Passage ▸
▬▬▬

Two Venetian Ladies is an oil on panel painting by the Italian Renaissance artist Vittore Carpaccio.

The painting, believed to be a quarter of the original work, was executed around 1490 and  shows two unknown Venetian ladies.  The top portion of the panel, called Hunting on the Lagoon is in the Getty Museum, and another matching panel is missing. The painting was formerly  considered to show two courtesans. Modern art historians think them more likely members to be of the patrician Torella family, as suggested by their fine clothes and the pearl necklaces, but academic debate continues, as with other similar Venetian paintings of the period. Several objects - the white kerchief, the pearls and the animals (the doves, Venus's bird) are symbols of chastity. Note the chopines, or platform clogs, on the left.

▬▬▬

Data segment ▸

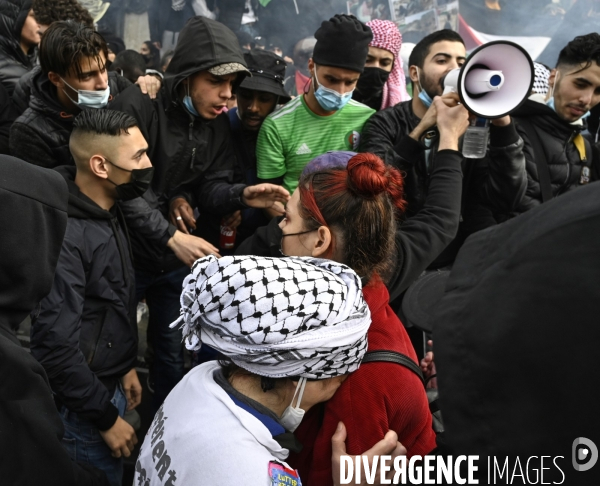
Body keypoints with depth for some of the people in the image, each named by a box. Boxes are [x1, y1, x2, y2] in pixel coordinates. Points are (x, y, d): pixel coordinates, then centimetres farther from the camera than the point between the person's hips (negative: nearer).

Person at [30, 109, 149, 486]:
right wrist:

▬▬▬

Exercise A ▸ In the passage on Two Venetian Ladies, which museum holds the top portion of the panel?
Exercise B ▸
Do the following statements agree with the passage on Two Venetian Ladies? Answer yes or no for each, quoting the deciding words of the passage.
(i) The painting was made around 1490.
(ii) The other matching panel is held in the Getty Museum.
(iii) The white kerchief is one of the symbols of chastity in the painting.
Exercise C ▸ Carry on the passage about the Two Venetian Ladies painting from its final sentence.

Result A ▸ The Getty Museum.

Result B ▸
(i) Yes: "executed around 1490"
(ii) No: "another matching panel is missing"
(iii) Yes: "the white kerchief, the pearls and the animals (the doves, Venus's bird) are symbols of chastity"

Result C ▸
Another painted panel, now in the Getty Museum , was published in 1944, and it was later realized that this is part of the same work, fitting above this part: it portrays several boats in a lagoon, and would explain the meaning of the scene, as two women awaiting their husbands' return after an expedition hunting, or fishing with cormorants, in the Venetian lagoon.  This discovery was verified by an in depth technical analysis, comparing the two fragmentary panels.  Another panel the same size as these two combined would have been on the left; probably the two were hinged together to make a diptych, or a folding door or shutter.  The Getty panel has an illusionistic letter rack painted on the back of the panel, which was presumably matched on this panel.  This appears to be the earliest small-scale trompe-l'œil painting since antiquity.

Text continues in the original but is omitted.